- **Requirement**
Go through the entries one line at a time, and gather every line that has the word "pues".

Dataset excerpts:
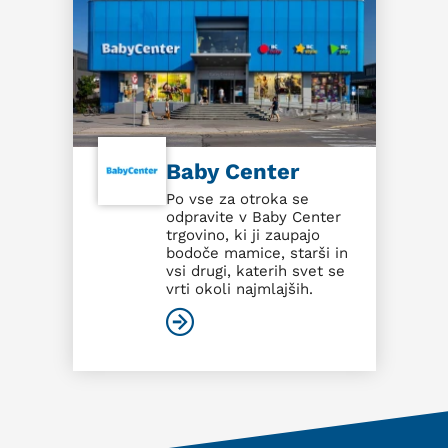
Baby Center
Po vse za otroka se
odpravite v Baby Center
trgovino, ki ji zaupajo
bodoče mamice, starši in
vsi drugi, katerih svet se
vrti okoli najmlajših.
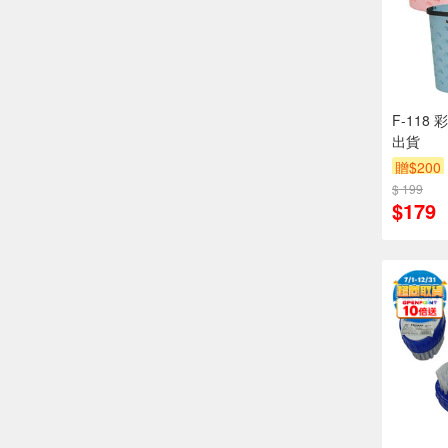
F-118
出貨
贈$200
$ 199
$179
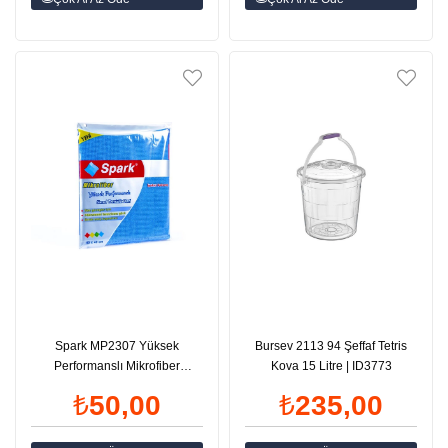
Spark MP2307 Yüksek
Bursev 2113 94 Şeffaf Tetris
Performanslı Mikrofiber
Kova 15 Litre | ID3773
Temizlik Bezi 40x40 cm Poşetli
₺50,00
₺235,00
| ID4373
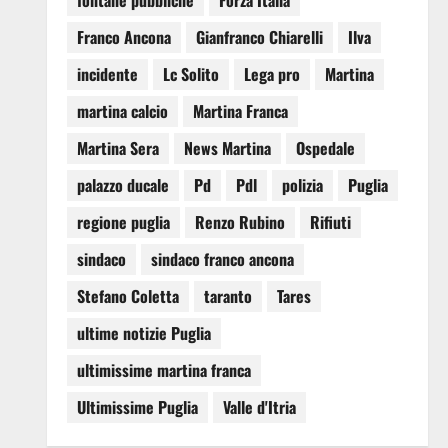
fontane pubbliche
Forza Italia
Franco Ancona
Gianfranco Chiarelli
Ilva
incidente
Lc Solito
Lega pro
Martina
martina calcio
Martina Franca
Martina Sera
News Martina
Ospedale
palazzo ducale
Pd
Pdl
polizia
Puglia
regione puglia
Renzo Rubino
Rifiuti
sindaco
sindaco franco ancona
Stefano Coletta
taranto
Tares
ultime notizie Puglia
ultimissime martina franca
Ultimissime Puglia
Valle d'Itria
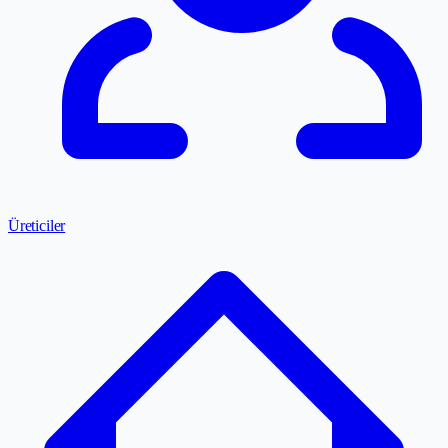
Üreticiler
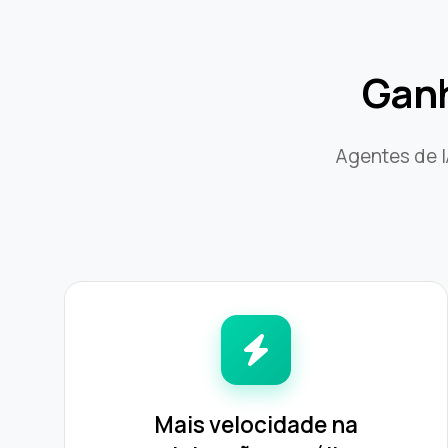
Ganh
Agentes de 
Mais velocidade na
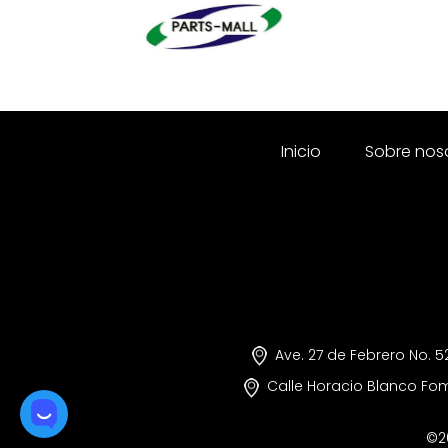
Inicio
Sobre nos
Ave. 27 de Febrero No. 5
Calle Horacio Blanco F
©2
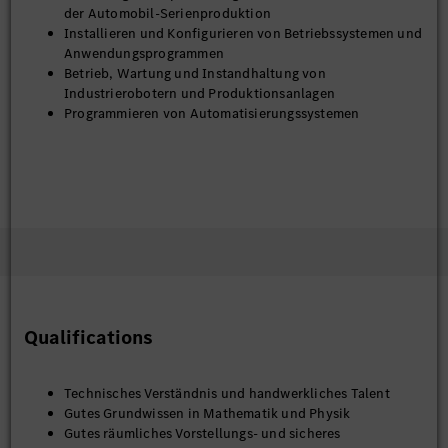
der Automobil-Serienproduktion
Installieren und Konfigurieren von Betriebssystemen und
Anwendungsprogrammen
Betrieb, Wartung und Instandhaltung von
Industrierobotern und Produktionsanlagen
Programmieren von Automatisierungssystemen
Qualifications
Technisches Verständnis und handwerkliches Talent
Gutes Grundwissen in Mathematik und Physik
Gutes räumliches Vorstellungs- und sicheres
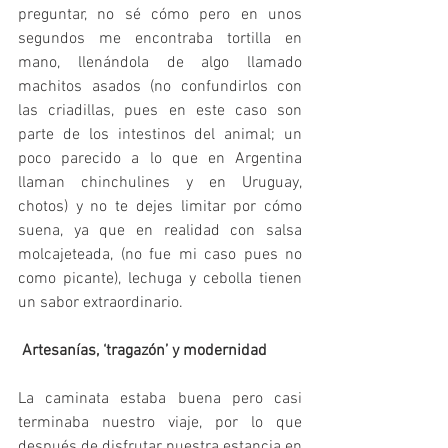
preguntar, no sé cómo pero en unos 
segundos me encontraba tortilla en 
mano, llenándola de algo llamado 
machitos asados (no confundirlos con 
las criadillas, pues en este caso son 
parte de los intestinos del animal; un 
poco parecido a lo que en Argentina 
llaman chinchulines y en Uruguay, 
chotos) y no te dejes limitar por cómo 
suena, ya que en realidad con salsa 
molcajeteada, (no fue mi caso pues no 
como picante), lechuga y cebolla tienen 
un sabor extraordinario.
Artesanías, ‘tragazón’ y modernidad
La caminata estaba buena pero casi 
terminaba nuestro viaje, por lo que 
después de disfrutar nuestra estancia en 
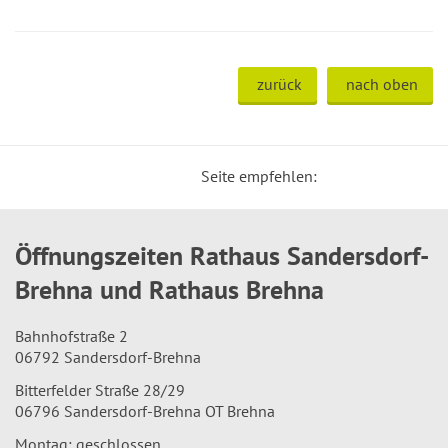
zurück
nach oben
Seite empfehlen:
Öffnungszeiten Rathaus Sandersdorf-
Brehna und Rathaus Brehna
Bahnhofstraße 2
06792 Sandersdorf-Brehna
Bitterfelder Straße 28/29
06796 Sandersdorf-Brehna OT Brehna
Montag: geschlossen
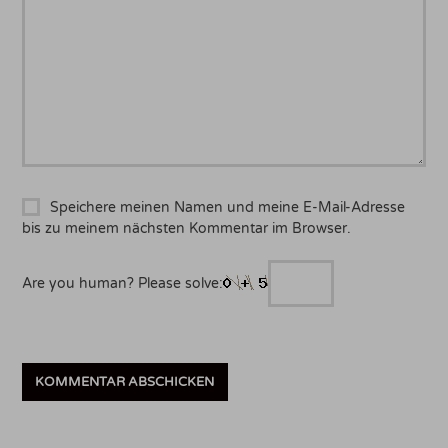
Speichere meinen Namen und meine E-Mail-Adresse
bis zu meinem nächsten Kommentar im Browser.
Are you human? Please solve:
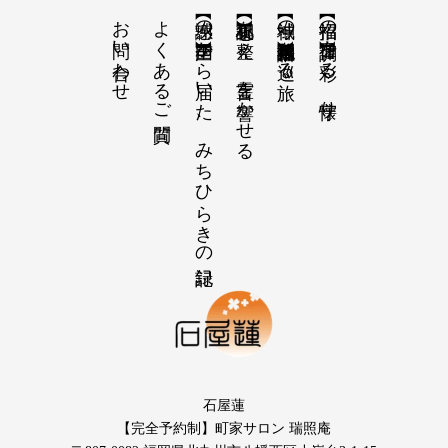
お問い合わせ
よくあるご質問
【感謝の声】全国から届いた、みちひらきの記録
【祝詞集】心を整え、言霊を響かせる
【神域の系譜】神社仏閣・自然を巡る旅
【招福の調律】日々を彩る、懐守り
石屋蓮
【完全予約制】町家サロン 瑞照庵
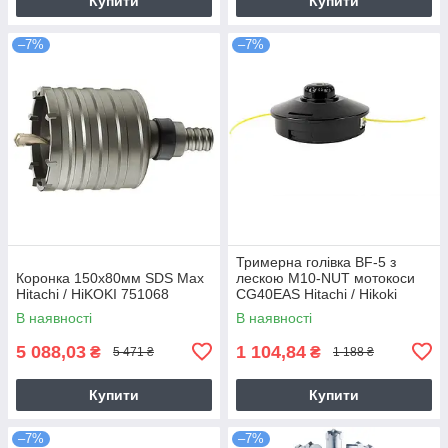
Купити
Купити
–7%
–7%
Тримерна голівка BF-5 з
Коронка 150х80мм SDS Max
лескою M10-NUT мотокоси
Hitachi / HiKOKI 751068
CG40EAS Hitachi / Hikoki
6695784
В наявності
В наявності
5 088,03
1 104,84
₴
₴
5 471 ₴
1 188 ₴
Купити
Купити
–7%
–7%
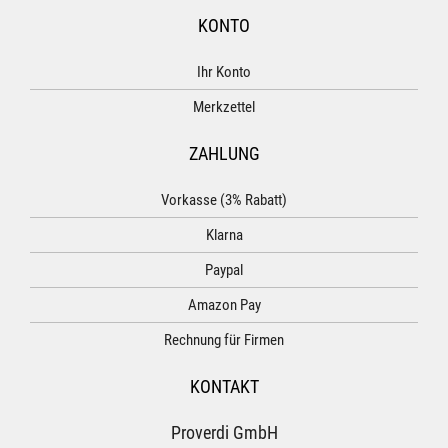
KONTO
Ihr Konto
Merkzettel
ZAHLUNG
Vorkasse (3% Rabatt)
Klarna
Paypal
Amazon Pay
Rechnung für Firmen
KONTAKT
Proverdi GmbH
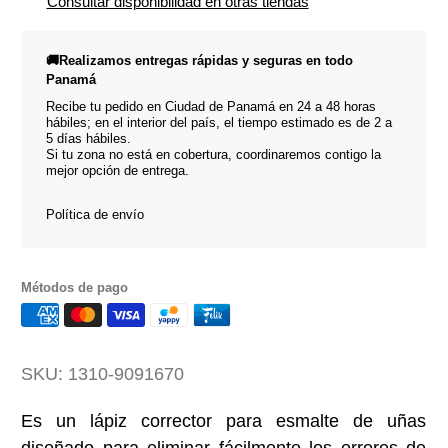
Consultar disponibilidad en otras tiendas
🚚Realizamos entregas rápidas y seguras en todo
Panamá
Recibe tu pedido en Ciudad de Panamá en 24 a 48 horas
hábiles; en el interior del país, el tiempo estimado es de 2 a
5 días hábiles.
Si tu zona no está en cobertura, coordinaremos contigo la
mejor opción de entrega.
Política de envío
Métodos de pago
SKU:
1310-9091670
Es un lápiz corrector para esmalte de uñas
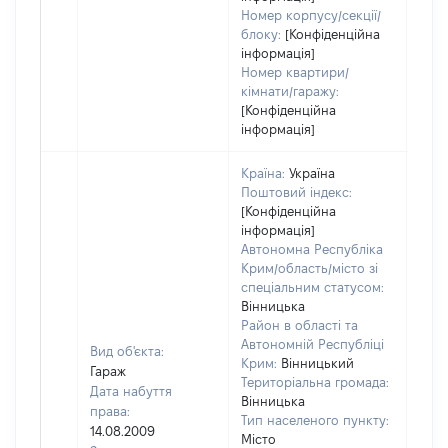
Номер корпусу/секції/
блоку:
[Конфіденційна
інформація]
Номер квартири/
кімнати/гаражу:
[Конфіденційна
інформація]
Країна:
Україна
Поштовий індекс:
[Конфіденційна
інформація]
Автономна Республіка
Крим/область/місто зі
спеціальним статусом:
Вінницька
Район в області та
Автономній Республіці
Вид об'єкта:
Крим:
Вінницький
Гараж
Територіальна громада:
Дата набуття
Вінницька
права:
Тип населеного пункту:
14.08.2009
Місто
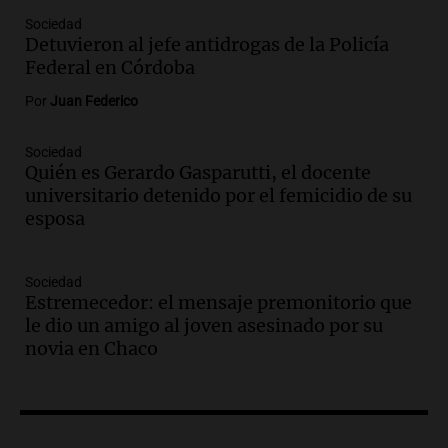
Audio.
Sanctions for Lawyer Diego
Sociedad
Javier Chacón: Detained Again After
Detuvieron al jefe antidrogas de la Policía
Attending World Cup
Federal en Córdoba
Panorama Federal
Episodios
Por
Juan Federico
Audio.
Embajada china en Argentina
repudia amenazas de EE. UU. y exige
Sociedad
Quién es Gerardo Gasparutti, el docente
respeto a la soberanía nacional
universitario detenido por el femicidio de su
Noticias
esposa
Episodios
Audio.
Suspenden viaje a Catamarca por
alerta meteorológico de ministros
Sociedad
Santini y Caputo
Estremecedor: el mensaje premonitorio que
Panorama Federal
le dio un amigo al joven asesinado por su
Episodios
novia en Chaco
Audio.
Incremento del precio de la
carne frente a la pasta artesanal en
Córdoba
Noticias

- **Answer area**
las criadillas, pues en este caso son 
molcajeteada, (no fue mi caso pues no 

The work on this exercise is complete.